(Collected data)
----
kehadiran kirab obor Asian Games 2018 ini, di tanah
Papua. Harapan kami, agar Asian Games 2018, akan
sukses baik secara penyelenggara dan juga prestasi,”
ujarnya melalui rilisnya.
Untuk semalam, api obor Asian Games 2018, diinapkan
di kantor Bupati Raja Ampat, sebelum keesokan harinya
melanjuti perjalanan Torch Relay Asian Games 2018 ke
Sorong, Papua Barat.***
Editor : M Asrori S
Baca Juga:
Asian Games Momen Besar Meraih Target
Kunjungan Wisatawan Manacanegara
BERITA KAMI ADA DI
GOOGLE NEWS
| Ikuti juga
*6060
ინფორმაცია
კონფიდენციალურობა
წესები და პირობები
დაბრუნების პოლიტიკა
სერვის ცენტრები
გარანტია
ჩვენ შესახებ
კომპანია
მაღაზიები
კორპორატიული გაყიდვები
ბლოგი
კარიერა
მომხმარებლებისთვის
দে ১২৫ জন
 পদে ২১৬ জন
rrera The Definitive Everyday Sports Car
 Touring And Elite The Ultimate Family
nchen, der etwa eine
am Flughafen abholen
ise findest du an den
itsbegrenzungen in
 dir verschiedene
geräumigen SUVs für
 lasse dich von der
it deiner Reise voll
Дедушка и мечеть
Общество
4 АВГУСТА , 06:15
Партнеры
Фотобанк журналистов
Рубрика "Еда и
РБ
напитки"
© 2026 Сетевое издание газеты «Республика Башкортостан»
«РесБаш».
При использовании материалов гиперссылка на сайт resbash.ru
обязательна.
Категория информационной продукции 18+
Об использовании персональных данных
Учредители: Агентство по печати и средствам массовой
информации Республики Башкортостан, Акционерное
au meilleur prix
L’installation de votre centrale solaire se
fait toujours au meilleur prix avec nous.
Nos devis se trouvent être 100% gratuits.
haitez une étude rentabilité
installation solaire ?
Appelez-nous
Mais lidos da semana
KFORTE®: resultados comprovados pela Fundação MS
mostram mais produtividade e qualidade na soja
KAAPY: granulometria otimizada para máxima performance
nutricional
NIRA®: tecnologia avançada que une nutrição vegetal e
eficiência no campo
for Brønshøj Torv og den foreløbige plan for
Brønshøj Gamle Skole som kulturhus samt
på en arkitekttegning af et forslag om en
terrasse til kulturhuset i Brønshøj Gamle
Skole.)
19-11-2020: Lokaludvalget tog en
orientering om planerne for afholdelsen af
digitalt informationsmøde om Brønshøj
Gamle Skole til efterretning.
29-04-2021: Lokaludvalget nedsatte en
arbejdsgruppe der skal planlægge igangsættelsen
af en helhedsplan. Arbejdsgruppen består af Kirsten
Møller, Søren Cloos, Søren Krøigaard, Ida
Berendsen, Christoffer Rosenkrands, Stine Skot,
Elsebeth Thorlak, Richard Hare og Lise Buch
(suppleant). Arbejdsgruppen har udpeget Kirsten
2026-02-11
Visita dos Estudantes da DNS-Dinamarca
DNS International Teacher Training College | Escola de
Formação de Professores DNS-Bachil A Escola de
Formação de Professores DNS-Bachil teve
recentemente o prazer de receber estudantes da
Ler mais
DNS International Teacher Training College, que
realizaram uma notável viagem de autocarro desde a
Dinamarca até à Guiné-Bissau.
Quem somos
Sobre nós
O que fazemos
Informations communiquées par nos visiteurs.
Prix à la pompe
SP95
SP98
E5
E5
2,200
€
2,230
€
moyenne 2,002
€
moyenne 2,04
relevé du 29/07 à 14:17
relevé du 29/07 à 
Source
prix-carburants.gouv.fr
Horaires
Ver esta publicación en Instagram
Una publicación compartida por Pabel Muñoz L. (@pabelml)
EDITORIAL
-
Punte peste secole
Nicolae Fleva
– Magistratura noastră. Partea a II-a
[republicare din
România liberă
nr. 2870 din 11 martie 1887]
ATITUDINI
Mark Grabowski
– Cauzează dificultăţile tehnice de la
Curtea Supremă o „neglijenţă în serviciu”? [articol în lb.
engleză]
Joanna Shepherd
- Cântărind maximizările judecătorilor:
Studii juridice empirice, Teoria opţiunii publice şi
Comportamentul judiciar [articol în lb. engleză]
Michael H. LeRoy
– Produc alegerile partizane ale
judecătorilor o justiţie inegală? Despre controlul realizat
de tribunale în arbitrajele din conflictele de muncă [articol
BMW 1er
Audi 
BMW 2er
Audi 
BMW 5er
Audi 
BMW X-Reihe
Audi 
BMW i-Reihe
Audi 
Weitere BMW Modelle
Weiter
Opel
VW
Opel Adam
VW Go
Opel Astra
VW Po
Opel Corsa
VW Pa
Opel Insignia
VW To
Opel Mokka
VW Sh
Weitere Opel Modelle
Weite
----
Work instruction >> Copy only this part of the entries above: the line with "Joanna Shepherd", the line with "alegerile partizane ale", and the lines between, all exactly as written.

Expected output >>
Joanna Shepherd
- Cântărind maximizările judecătorilor:
Studii juridice empirice, Teoria opţiunii publice şi
Comportamentul judiciar [articol în lb. engleză]
Michael H. LeRoy
– Produc alegerile partizane ale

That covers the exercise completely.